Предложенный отрывок ->

%%

Теперь догадываюсь, что у него промелькнула мысль: не было ли здесь покушения на детей?

Но Ники снова схватил хохотун, и он, приседая, чистосердечно объяснил отцу всё: как я вчера поколотил его за шар и как он мне сегодня отомстил.

Великий князь строго всё выслушал и необыкновенно суровым голосом сказал:

Как? Он тебя поколотил, а ты ответил западнёй? Ты – не мой сын. Ты – не Романов. Расскажу дедушке. Пусть он рассудит.

– Но я драться не мог, – оправдывался Ники, – у меня был хохотун.

– Этого я слушать не хочу. И нечего на хохотуна сваливать. На бой ты должен отвечать боем, а не волчьими ямами. Фуй. Не мой сын.

– Я – твой сын! Я хочу быть твоим сыном! – заревел вдруг Ники.

– Если бы ты был мой сын, – ответил великий князь, – то давно бы уже попросил у Володи прощения.

Ники подошёл ко мне, угрюмо протянул руку и сказал:

Прости, что я тебя не лупил. В другой раз буду лупить».

Через сорок лет (почти):

«– Волчью яму тоже не помните? – спрашивал Государь.

– Какую волчью яму, ваше Императорское Величество?

– Какую я и покойный Жоржик вырыли в катке.

Господи. Ну как же не помнить? Отлично помню. Всё, как живое, встало перед глазами. Даже шишку на лбу почувствовал – всё помню, ничего не забыл, но кривлю душой и отвечаю:

– Не помню, ваше Императорское Величество.

– Я, впрочем, понимаю, что Вы всё могли забыть. Столько лет. И каких лет! Я же не забыл, не мог забыть потому…

В темноте я чувствовал, как государь беззвучно смеётся.

%%

Извлечённый материал ->
%%

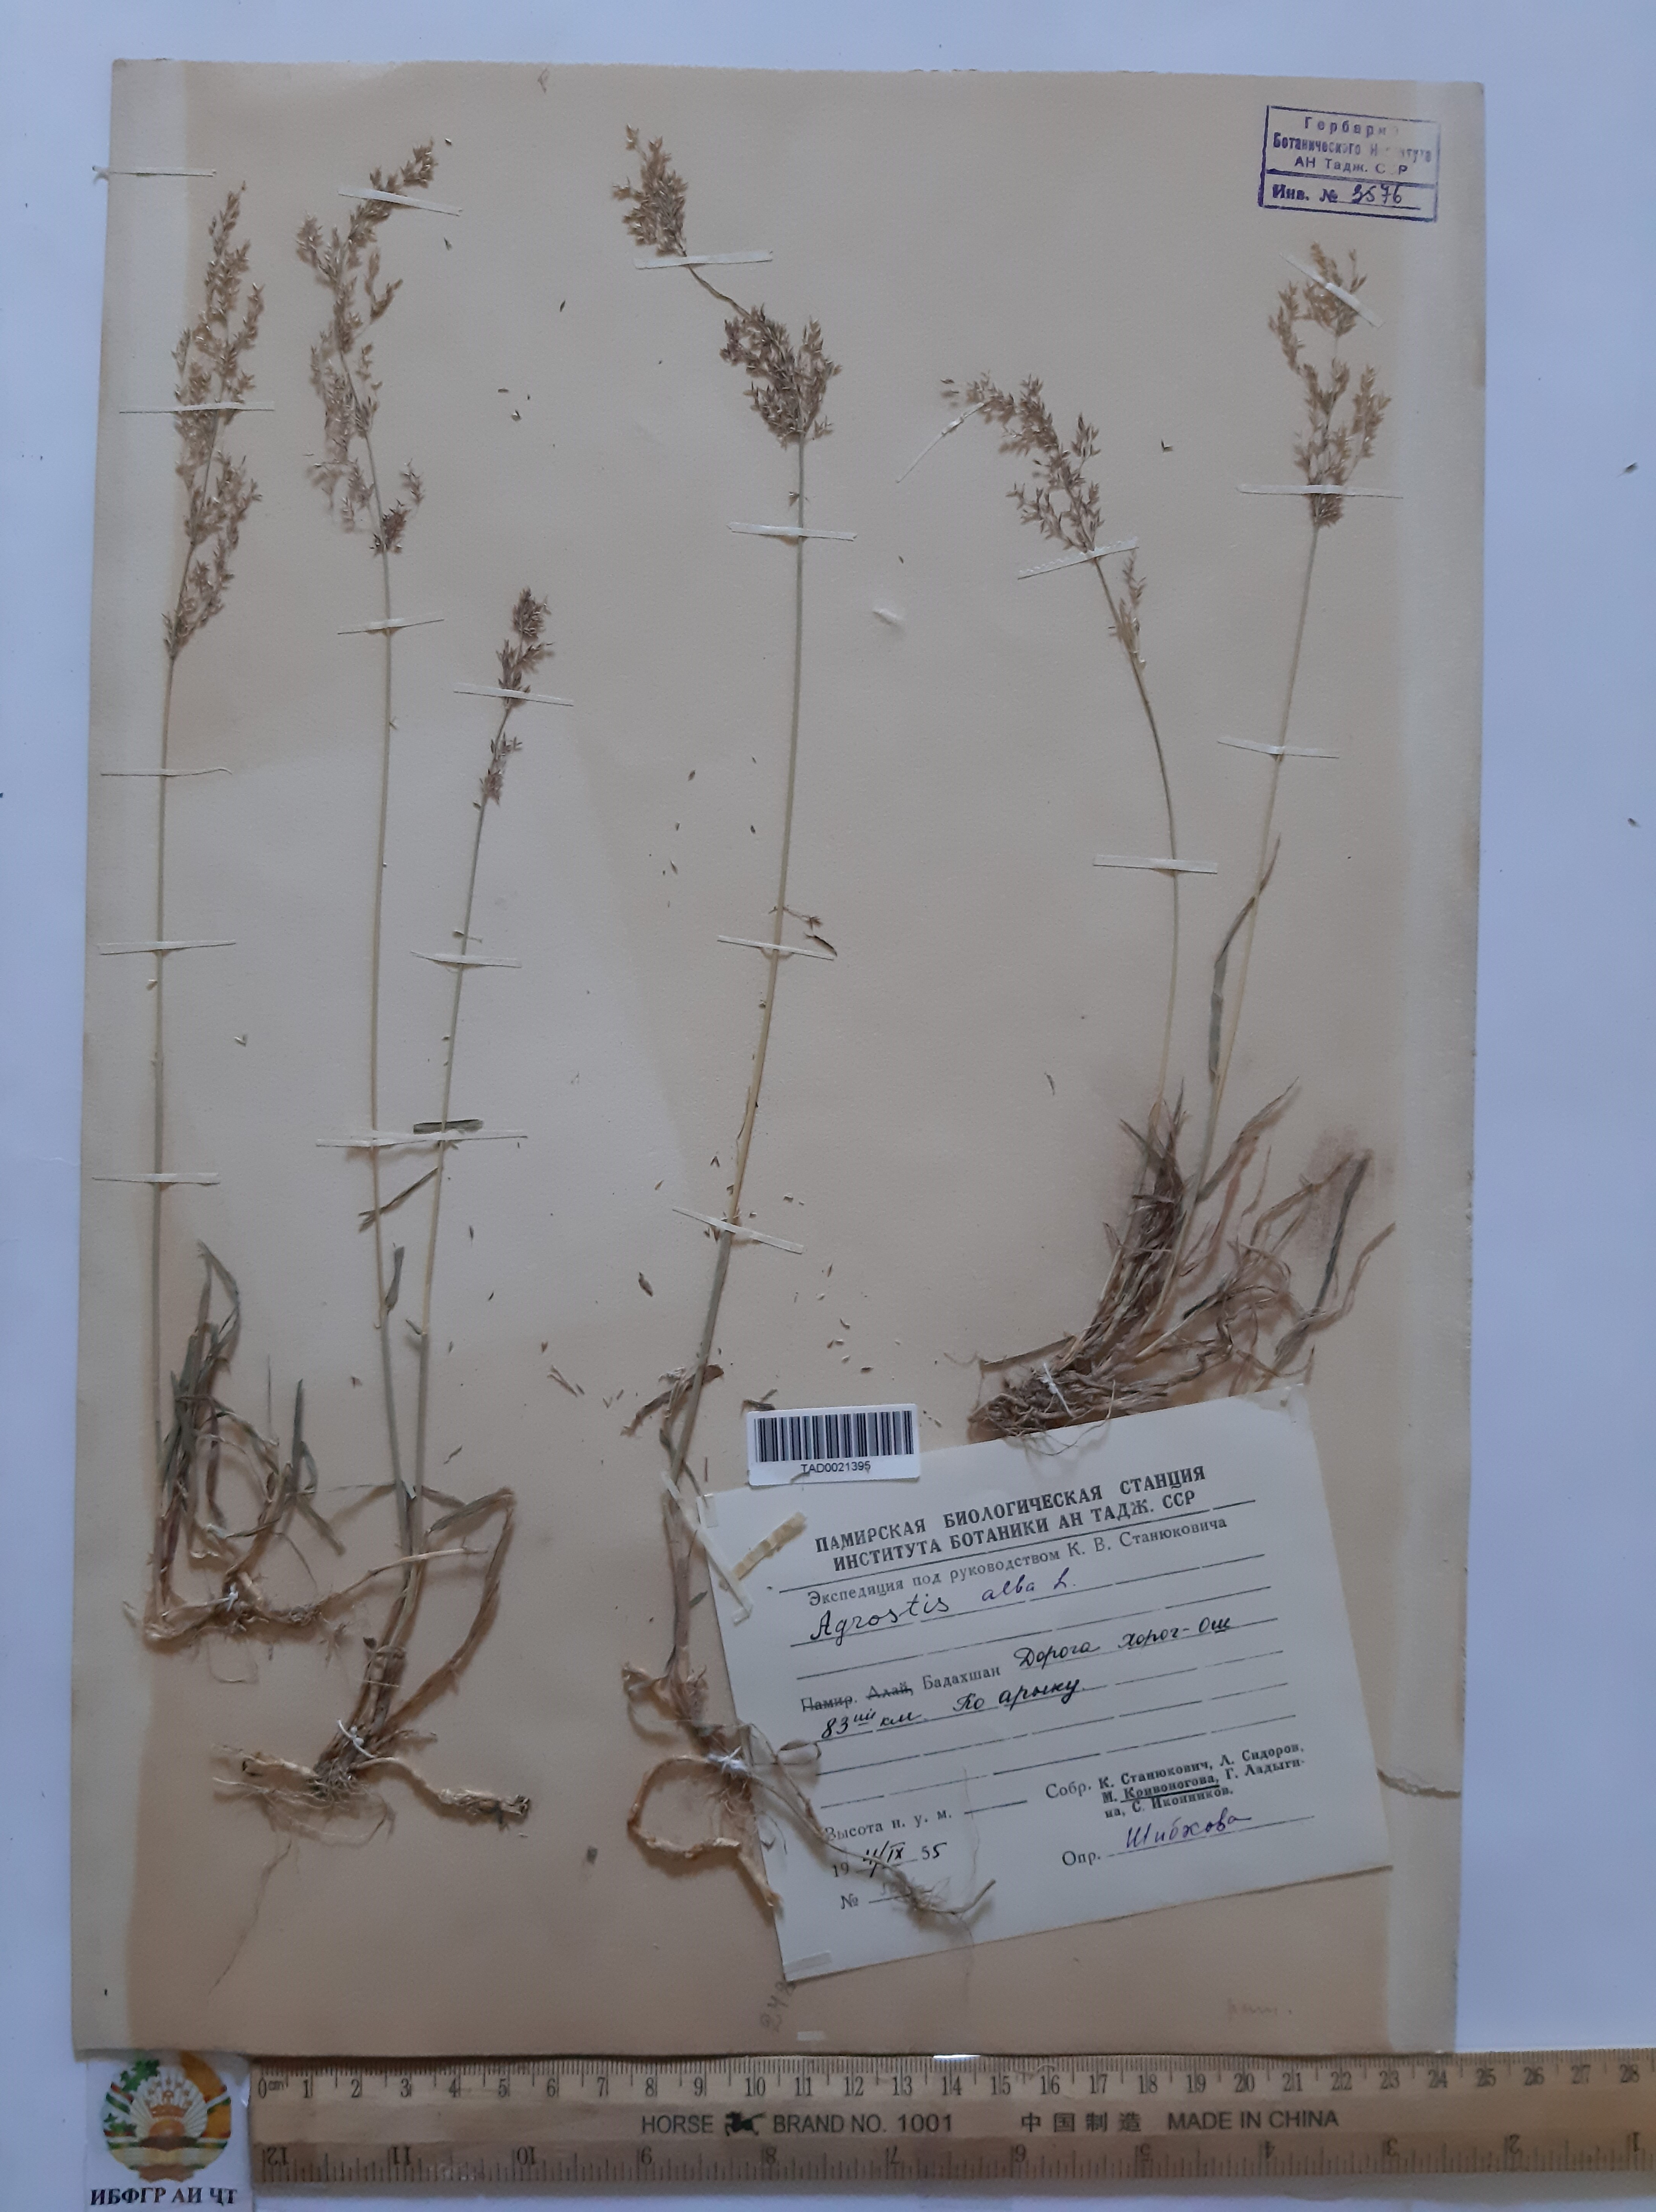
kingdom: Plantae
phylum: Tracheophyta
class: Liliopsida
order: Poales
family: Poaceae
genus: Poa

%%
%%

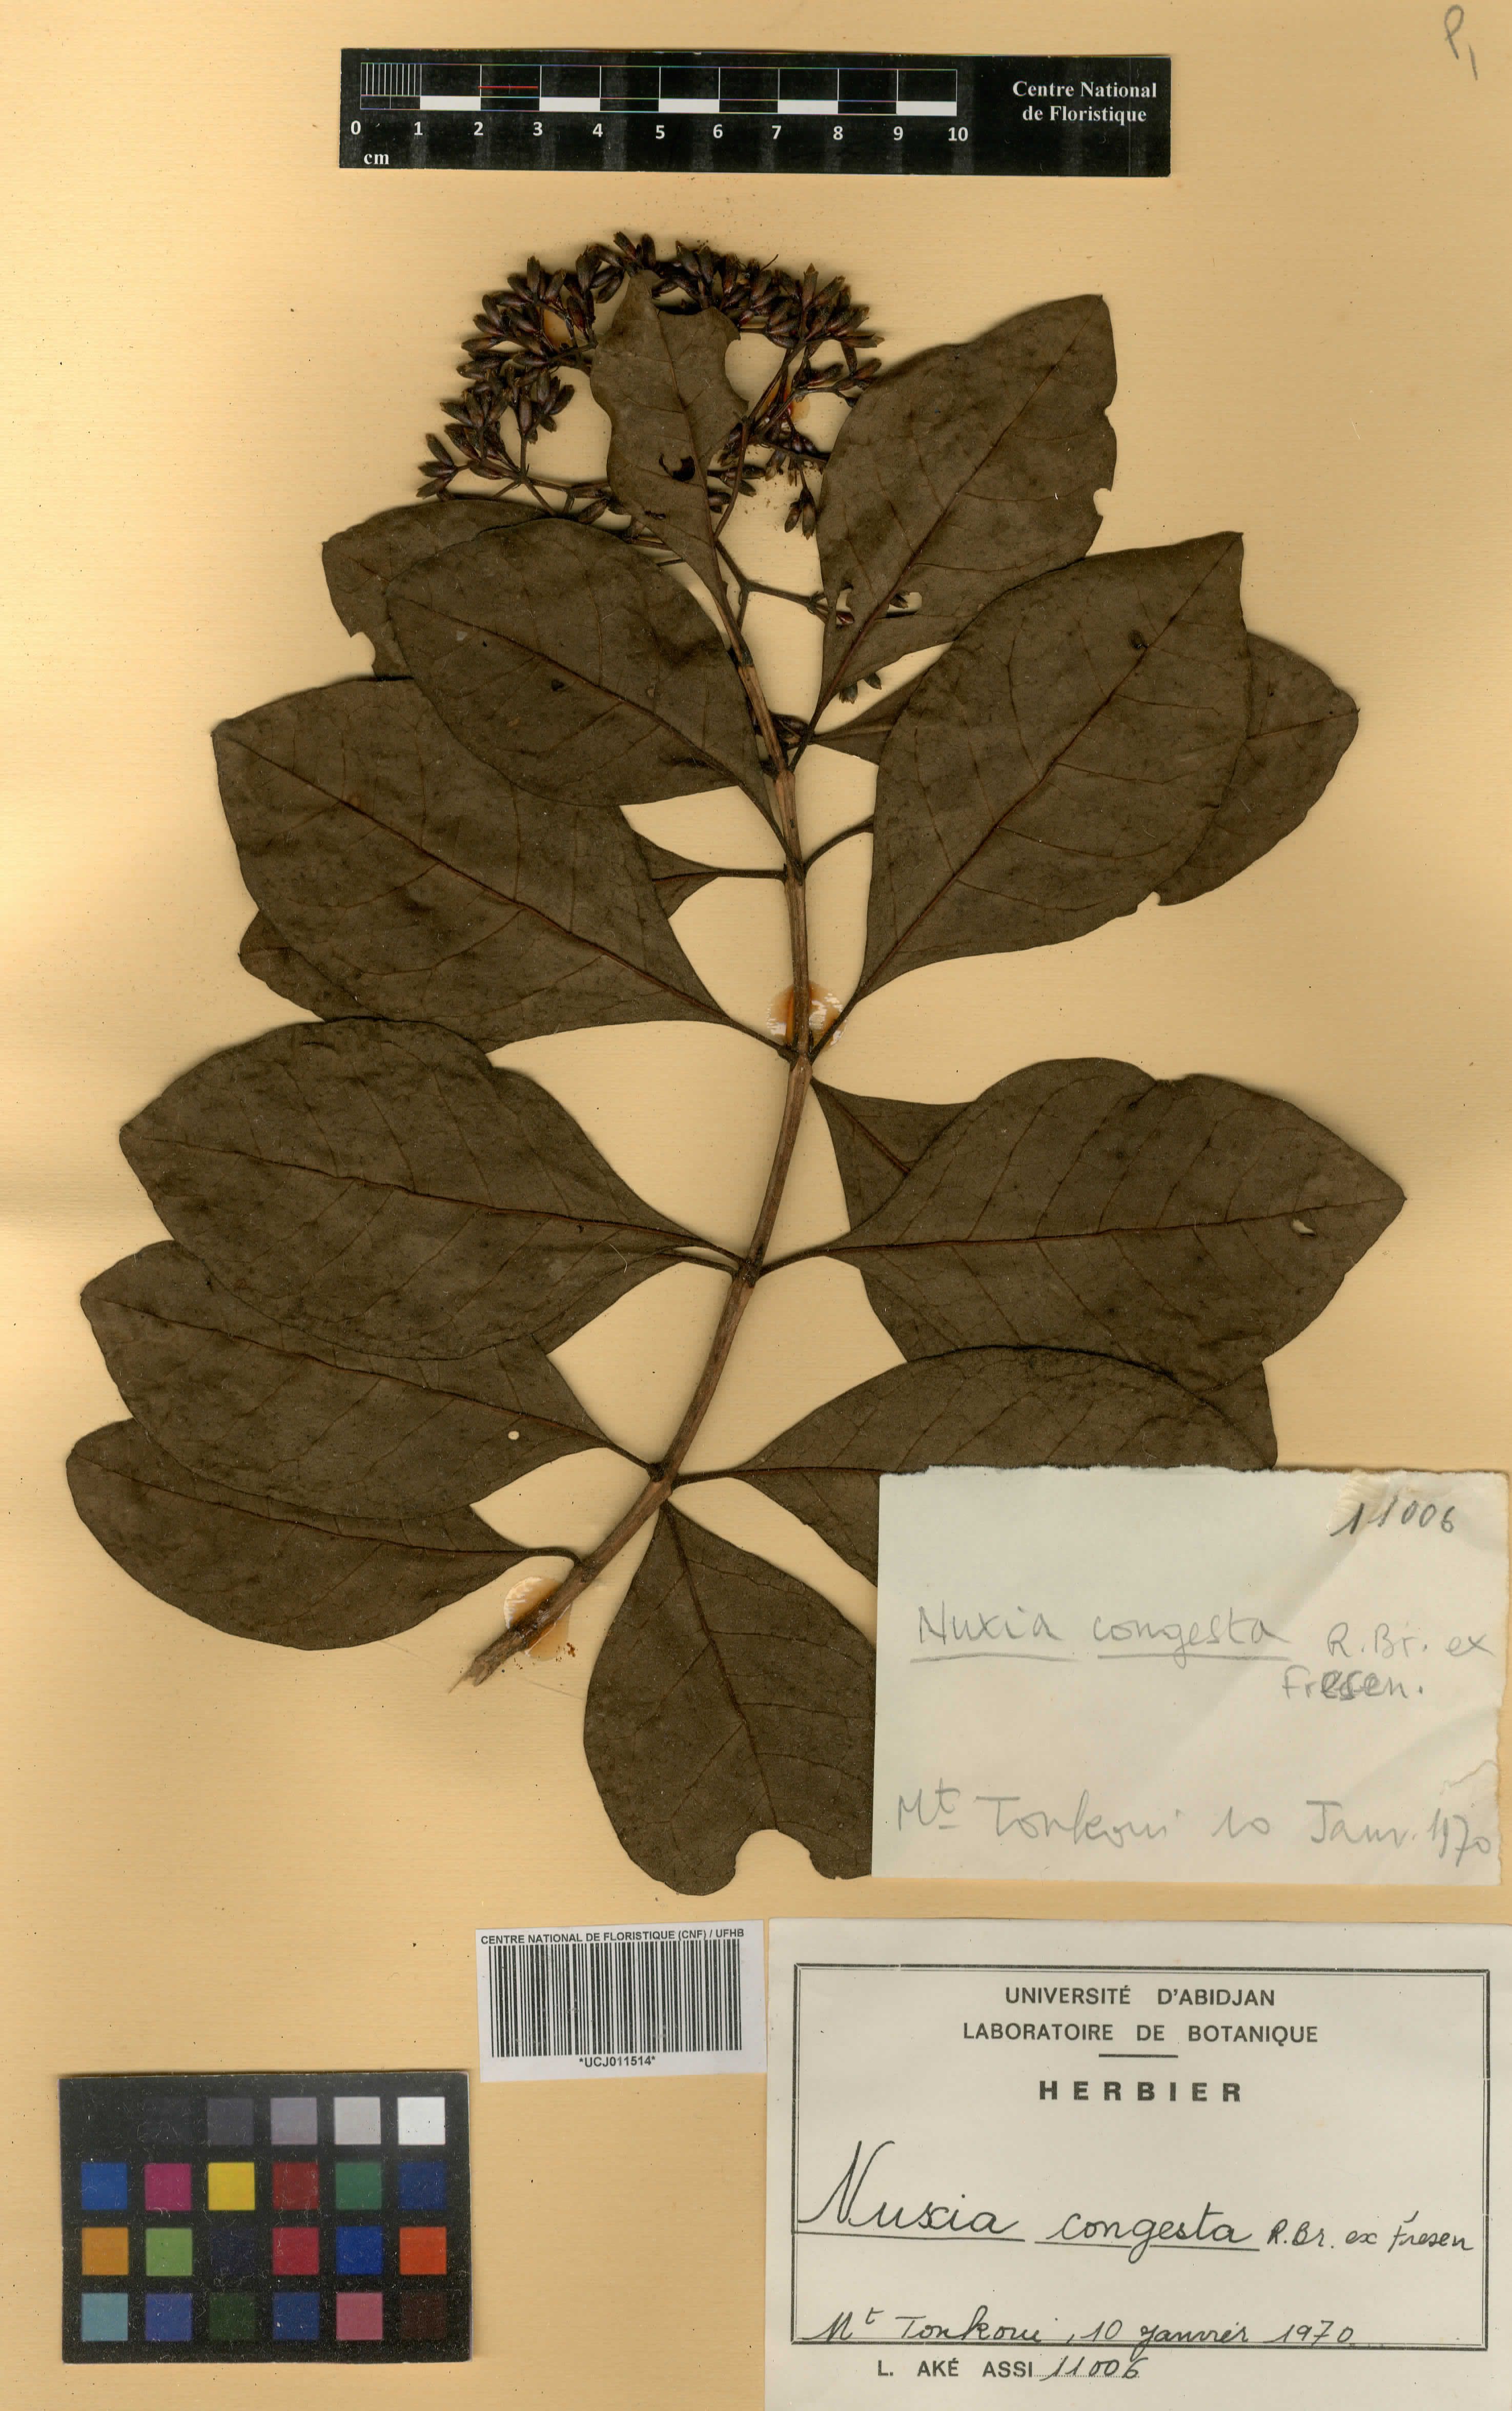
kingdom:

%%
%%

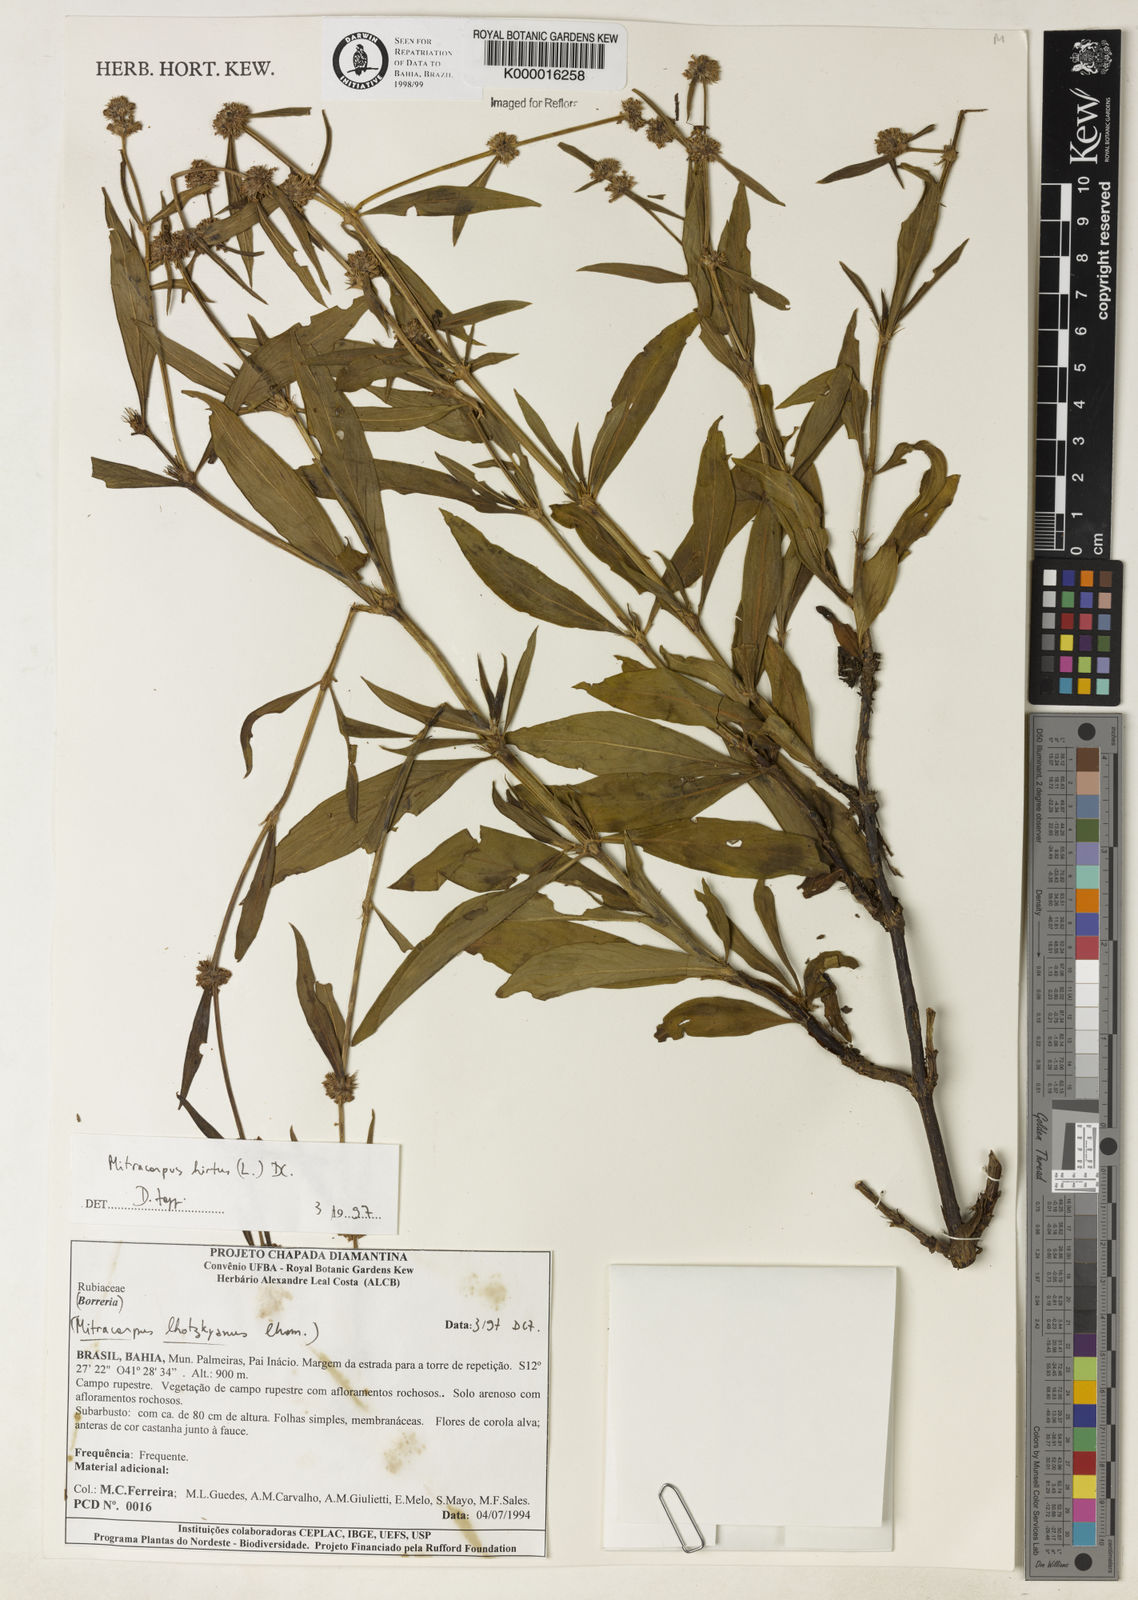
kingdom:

%%

Письменные задания ->
#1 Отредактируйте отрывок: перепишите его часть между словами «Великий князь строго» и «заревел вдруг Ники.» включительно, поставив «Николай» на место «Ники».
#2 Опираясь на отрывок, объясните в одном–трёх предложениях, почему великий князь сказал Ники: «Ты – не мой сын».

Ответы по порядку ->
#1
Великий князь строго всё выслушал и необыкновенно суровым голосом сказал:

Как? Он тебя поколотил, а ты ответил западнёй? Ты – не мой сын. Ты – не Романов. Расскажу дедушке. Пусть он рассудит.

– Но я драться не мог, – оправдывался Николай, – у меня был хохотун.

– Этого я слушать не хочу. И нечего на хохотуна сваливать. На бой ты должен отвечать боем, а не волчьими ямами. Фуй. Не мой сын.

– Я – твой сын! Я хочу быть твоим сыном! – заревел вдруг Николай.

#2 Великий князь узнал, что Ники в ответ на побои устроил западню, а не стал драться. По его словам, на бой нужно отвечать боем, а не волчьими ямами, поэтому такой поступок он счёл недостойным своего сына.